» **TASK DESCRIPTION**:
Can you repeat the stretch of the text on Mary's perpetual virginity from "Also ask Rome's" through "Mary is an article of faith?", substituting "Catholic apologists" for "Rome's defenders"?
··· TEXT
Also ask Rome's defenders why they allow themselves the magic formula of "development of doctrine" but deny it to the early Reformers and later generations of Protestants. For instance, it is obvious Luther's Mariology was more pronounced than Calvin's (Calvin's career overlapped with Luther but significantly went on after Luther's death). While Luther would cling to Mary as perpetually virgin, Calvin takes an almost agnostic view, barely mentioning it, and when he does, he downplays it (it's interesting that Rome's defenders perpetually quote the same sparse quotes from Calvin). The Protestant theologians which came after Calvin typically continue to move away from perpetual virginity (with a few exceptions).


Addendum: Must Lutherans believe the perpetual virginity of Mary is an article of faith?

But what about Luther saying Mary's perpetual virginity is an article of faith? Besides the fact that he didn't say it at least in the quote under scrutiny in this entry, isn't it part of the official Lutheran Book of Concord? Here's an interesting tidbit from the WELS web entry, Subscribing to the Lutheran Confessions in which they respond to the question, "The confessions speak of Mary as Semper Virgo (always-virgin) in the Smalcald Articles [24]. What defense do we have of this? Can I be a called worker if I don't agree with this portion of the Book of Concord?" They answer in part:
The Latin refers to Mary as pure, holy, and always-virgin. It is noteworthy that the German simply refers to the pure, holy Virgin Mary. If the confession was concerned to assert perpetual virginity for Mary, the author of the German version bungled the job totally because no reference to always-virgin appears in the German. It seems that the Latin sempervirgine was simply a stock phrase for describing the virginity of Mary. The article is not concerned to make any assertion about Mary beyond the fact that she bore a child without any participation by a human father.
······
··· MATERIAL
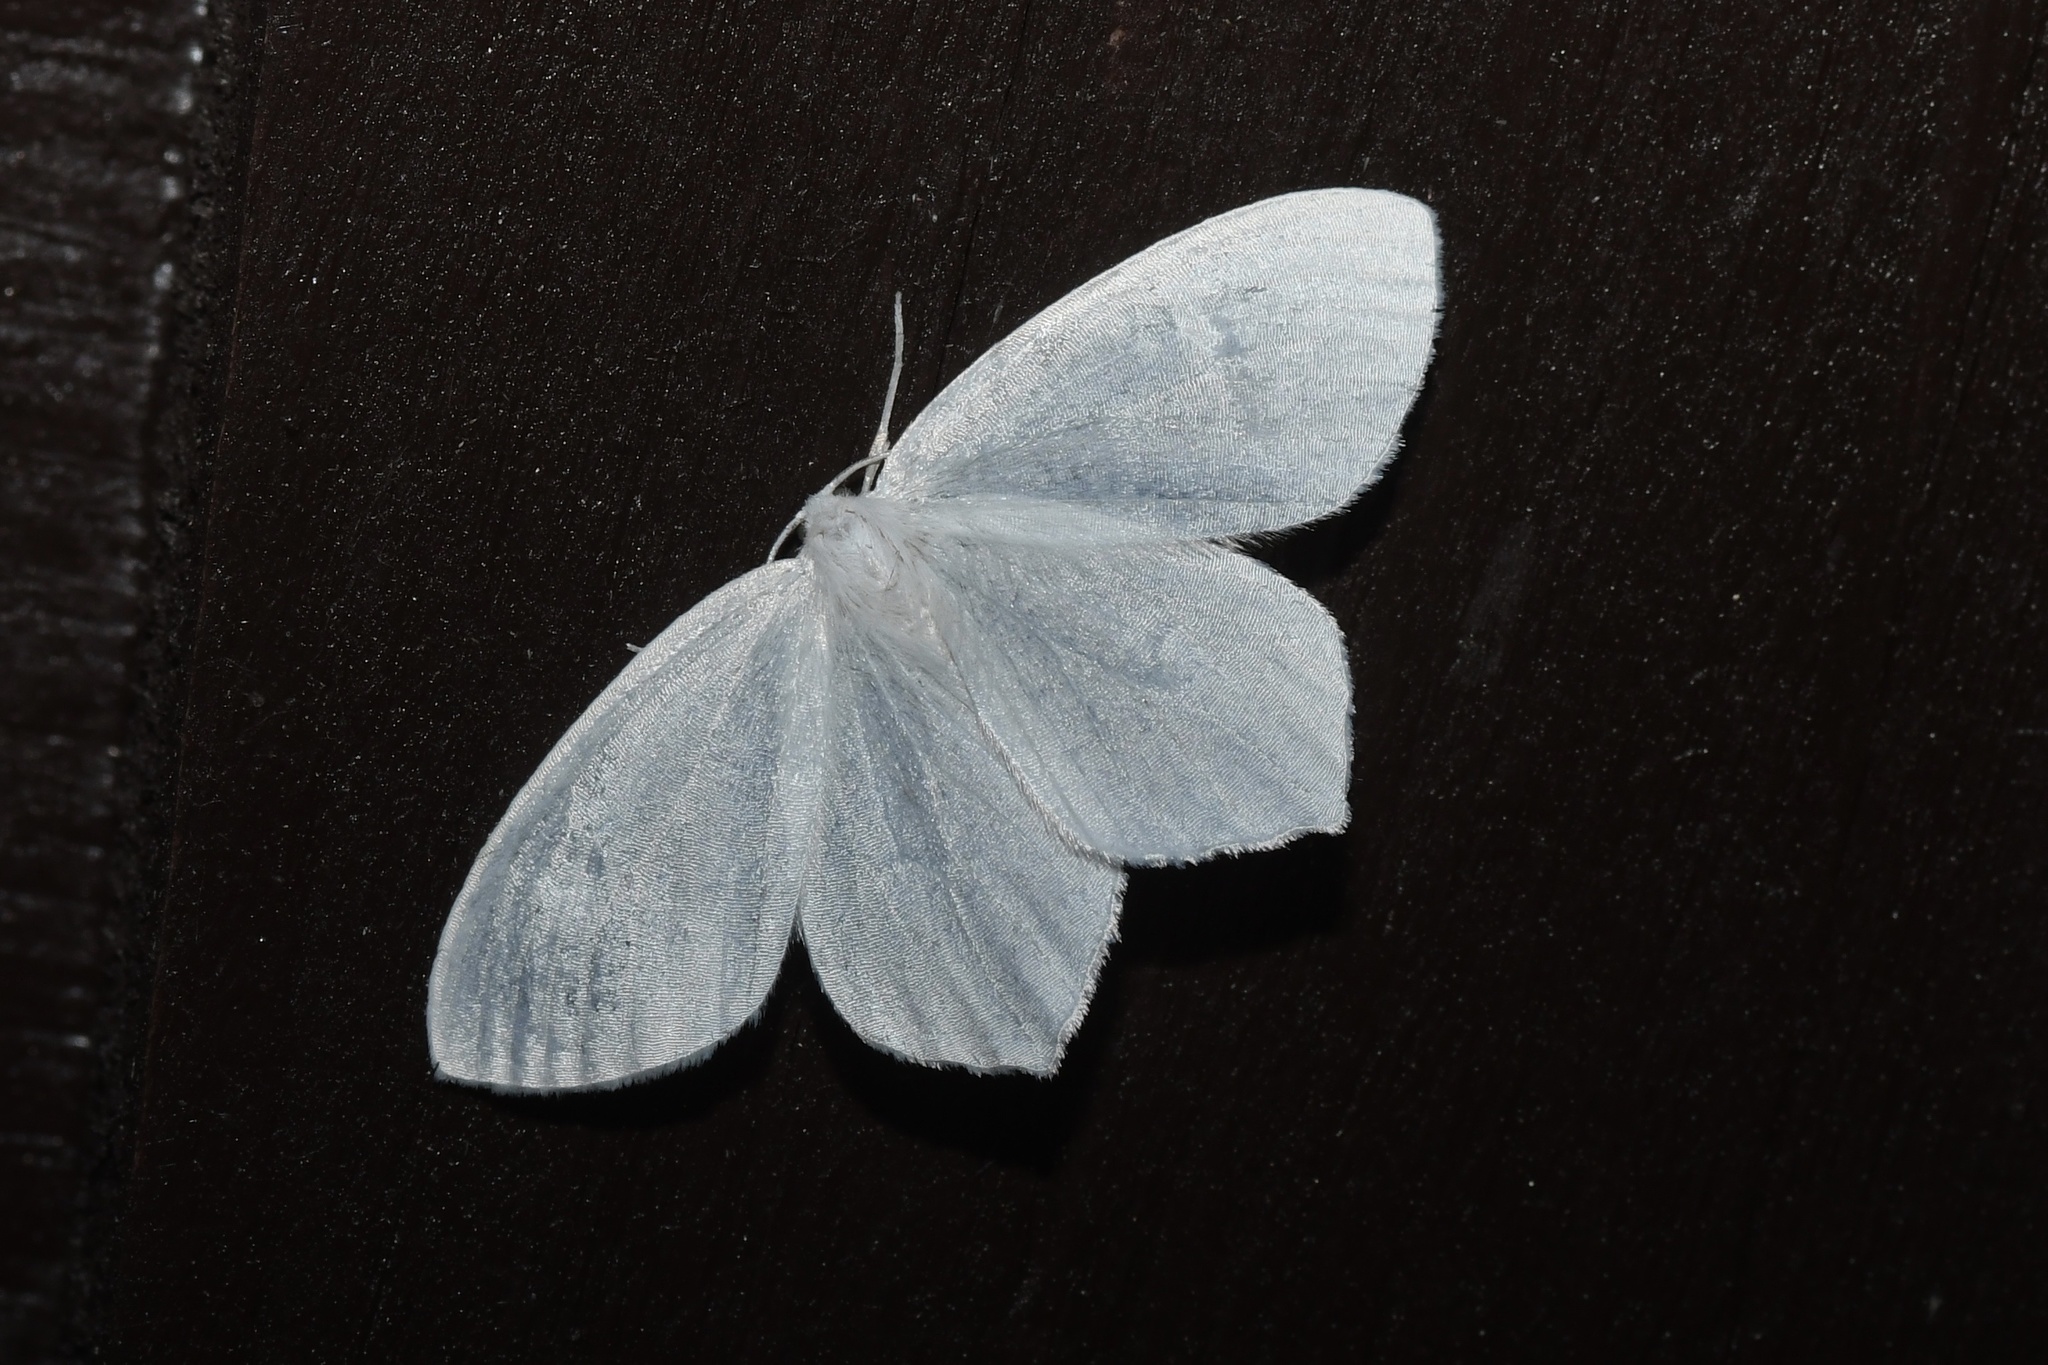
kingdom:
······
» **FINISHED ANSWER**:
Also ask Catholic apologists why they allow themselves the magic formula of "development of doctrine" but deny it to the early Reformers and later generations of Protestants. For instance, it is obvious Luther's Mariology was more pronounced than Calvin's (Calvin's career overlapped with Luther but significantly went on after Luther's death). While Luther would cling to Mary as perpetually virgin, Calvin takes an almost agnostic view, barely mentioning it, and when he does, he downplays it (it's interesting that Catholic apologists perpetually quote the same sparse quotes from Calvin). The Protestant theologians which came after Calvin typically continue to move away from perpetual virginity (with a few exceptions).


Addendum: Must Lutherans believe the perpetual virginity of Mary is an article of faith?